Slow paced yet not missing adventures and page turning events, this middle grade book has an elaborated plot which reminds a bit of the Dickensian novels about children from unpriviledged environment, faced from an early age with the hardship of outlaw adulthood. The writing is simple, accessible for the mindset and reading habits of a child outlining though creating an easy to grasp authentic historical ambiance.
There is a big array of characters appearing more or less suddently in this story, often with doubtful intentions and problematic character features. The human mosaique as portrayed in The Elephant Thief is really diverse and complex and a challenge for a mid-grade child although it offers a good knowledge about the human diversity in itself, regardless of the historical location of the story. Personally, I've learn a lot about human nature while reading at the same age the novels of Balzac and Dickens, both outstanding artists of humanity with all its lows and highs.

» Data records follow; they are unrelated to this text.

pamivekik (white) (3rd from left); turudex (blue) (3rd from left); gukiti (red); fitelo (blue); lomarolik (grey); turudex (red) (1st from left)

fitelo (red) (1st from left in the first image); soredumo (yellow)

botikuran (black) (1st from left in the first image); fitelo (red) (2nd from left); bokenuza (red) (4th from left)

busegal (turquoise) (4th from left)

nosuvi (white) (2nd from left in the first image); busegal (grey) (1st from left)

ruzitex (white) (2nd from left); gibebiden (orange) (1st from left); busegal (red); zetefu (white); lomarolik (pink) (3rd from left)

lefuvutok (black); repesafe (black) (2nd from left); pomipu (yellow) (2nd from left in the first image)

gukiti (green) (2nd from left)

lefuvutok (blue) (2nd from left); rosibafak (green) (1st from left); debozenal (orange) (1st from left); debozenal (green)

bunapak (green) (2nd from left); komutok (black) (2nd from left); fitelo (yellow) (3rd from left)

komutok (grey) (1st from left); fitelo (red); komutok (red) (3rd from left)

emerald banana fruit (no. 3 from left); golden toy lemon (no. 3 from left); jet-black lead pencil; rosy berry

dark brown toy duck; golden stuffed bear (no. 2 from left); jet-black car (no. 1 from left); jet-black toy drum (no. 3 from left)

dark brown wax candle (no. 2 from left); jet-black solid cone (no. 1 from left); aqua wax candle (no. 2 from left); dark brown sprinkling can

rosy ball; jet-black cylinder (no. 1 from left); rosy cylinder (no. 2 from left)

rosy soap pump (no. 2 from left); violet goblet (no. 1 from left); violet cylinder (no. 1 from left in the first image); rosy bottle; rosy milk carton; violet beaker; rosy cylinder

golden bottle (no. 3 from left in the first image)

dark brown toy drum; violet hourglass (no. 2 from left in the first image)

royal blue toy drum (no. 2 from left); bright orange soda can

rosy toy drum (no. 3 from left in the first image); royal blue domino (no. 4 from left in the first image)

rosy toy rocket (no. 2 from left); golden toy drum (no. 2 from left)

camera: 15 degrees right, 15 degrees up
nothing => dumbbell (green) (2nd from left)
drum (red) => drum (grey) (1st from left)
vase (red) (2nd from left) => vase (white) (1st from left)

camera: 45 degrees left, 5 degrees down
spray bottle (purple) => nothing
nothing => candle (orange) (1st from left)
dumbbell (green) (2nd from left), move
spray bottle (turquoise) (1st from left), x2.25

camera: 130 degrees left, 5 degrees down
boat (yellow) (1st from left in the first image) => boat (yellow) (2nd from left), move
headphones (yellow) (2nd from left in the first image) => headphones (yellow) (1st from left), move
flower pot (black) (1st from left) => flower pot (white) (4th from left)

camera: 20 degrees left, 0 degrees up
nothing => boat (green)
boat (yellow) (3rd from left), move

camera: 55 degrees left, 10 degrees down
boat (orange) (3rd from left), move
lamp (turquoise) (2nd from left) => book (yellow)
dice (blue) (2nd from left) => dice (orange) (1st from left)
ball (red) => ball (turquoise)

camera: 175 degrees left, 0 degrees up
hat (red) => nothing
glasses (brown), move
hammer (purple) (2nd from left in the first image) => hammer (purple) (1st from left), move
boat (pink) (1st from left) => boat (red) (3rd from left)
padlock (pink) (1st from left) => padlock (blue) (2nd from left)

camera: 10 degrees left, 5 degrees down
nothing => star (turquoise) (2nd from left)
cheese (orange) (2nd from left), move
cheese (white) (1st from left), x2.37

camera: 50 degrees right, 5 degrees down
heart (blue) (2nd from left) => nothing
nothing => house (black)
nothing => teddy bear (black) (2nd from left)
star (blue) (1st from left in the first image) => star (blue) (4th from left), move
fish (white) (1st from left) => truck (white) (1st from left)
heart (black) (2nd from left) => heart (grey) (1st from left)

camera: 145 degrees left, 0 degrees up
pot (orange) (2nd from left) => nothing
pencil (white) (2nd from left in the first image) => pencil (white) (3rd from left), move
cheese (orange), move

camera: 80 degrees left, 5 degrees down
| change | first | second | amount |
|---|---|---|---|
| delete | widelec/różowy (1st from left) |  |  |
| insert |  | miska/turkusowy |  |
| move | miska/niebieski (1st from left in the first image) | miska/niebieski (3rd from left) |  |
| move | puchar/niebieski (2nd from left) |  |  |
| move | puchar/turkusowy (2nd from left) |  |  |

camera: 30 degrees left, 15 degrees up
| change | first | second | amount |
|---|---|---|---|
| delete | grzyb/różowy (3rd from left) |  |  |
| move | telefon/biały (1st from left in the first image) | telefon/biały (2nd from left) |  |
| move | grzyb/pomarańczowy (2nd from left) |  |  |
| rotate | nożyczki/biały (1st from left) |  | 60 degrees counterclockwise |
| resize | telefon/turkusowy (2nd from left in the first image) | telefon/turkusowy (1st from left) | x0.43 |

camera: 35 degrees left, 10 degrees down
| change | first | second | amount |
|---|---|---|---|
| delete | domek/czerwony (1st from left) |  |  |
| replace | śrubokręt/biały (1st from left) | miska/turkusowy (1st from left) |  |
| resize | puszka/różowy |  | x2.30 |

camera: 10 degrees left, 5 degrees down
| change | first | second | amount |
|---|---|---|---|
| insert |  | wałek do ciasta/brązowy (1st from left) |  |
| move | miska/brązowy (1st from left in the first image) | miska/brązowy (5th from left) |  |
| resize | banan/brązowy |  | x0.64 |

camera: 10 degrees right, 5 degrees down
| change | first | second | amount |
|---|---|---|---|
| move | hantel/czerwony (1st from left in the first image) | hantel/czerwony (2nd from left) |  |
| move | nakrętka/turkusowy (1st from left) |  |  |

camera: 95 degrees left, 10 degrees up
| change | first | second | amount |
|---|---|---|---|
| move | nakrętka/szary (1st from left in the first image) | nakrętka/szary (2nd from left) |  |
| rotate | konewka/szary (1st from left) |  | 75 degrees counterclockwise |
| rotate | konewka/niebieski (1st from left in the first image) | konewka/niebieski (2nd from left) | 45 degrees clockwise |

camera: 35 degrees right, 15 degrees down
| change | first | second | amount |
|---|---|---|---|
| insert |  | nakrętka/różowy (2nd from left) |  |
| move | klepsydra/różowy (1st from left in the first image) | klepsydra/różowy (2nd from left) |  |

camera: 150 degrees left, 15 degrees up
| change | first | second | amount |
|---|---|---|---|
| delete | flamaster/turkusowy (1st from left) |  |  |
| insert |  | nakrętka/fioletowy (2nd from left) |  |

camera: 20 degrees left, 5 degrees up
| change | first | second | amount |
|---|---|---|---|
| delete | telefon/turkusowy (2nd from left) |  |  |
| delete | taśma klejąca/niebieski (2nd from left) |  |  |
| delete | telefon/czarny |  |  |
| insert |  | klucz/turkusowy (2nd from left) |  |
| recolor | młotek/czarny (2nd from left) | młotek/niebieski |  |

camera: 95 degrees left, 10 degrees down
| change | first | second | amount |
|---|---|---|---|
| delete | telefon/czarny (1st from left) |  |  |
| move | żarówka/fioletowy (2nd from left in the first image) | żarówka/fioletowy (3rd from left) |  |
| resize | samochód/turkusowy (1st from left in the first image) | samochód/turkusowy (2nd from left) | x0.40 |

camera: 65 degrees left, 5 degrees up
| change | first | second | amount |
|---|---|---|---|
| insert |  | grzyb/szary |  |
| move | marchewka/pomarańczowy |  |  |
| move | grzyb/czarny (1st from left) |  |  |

In addition to the human story, there is another part of the story which is highly sensitive and well done from the literary point of view: the wordless communication between Danny and the elephant Maharajah and the deep connection built in a relatively short time between the two of them.
Although not the audience target of this book, I've found it highly enjoyable and the smart writing makes it a good reading choice for everyone. The way in which historical facts were researched and used further for creating a good story that stands the test of time is an example of how far you can go when you do your historical homeworks while filling the episode with quality writing.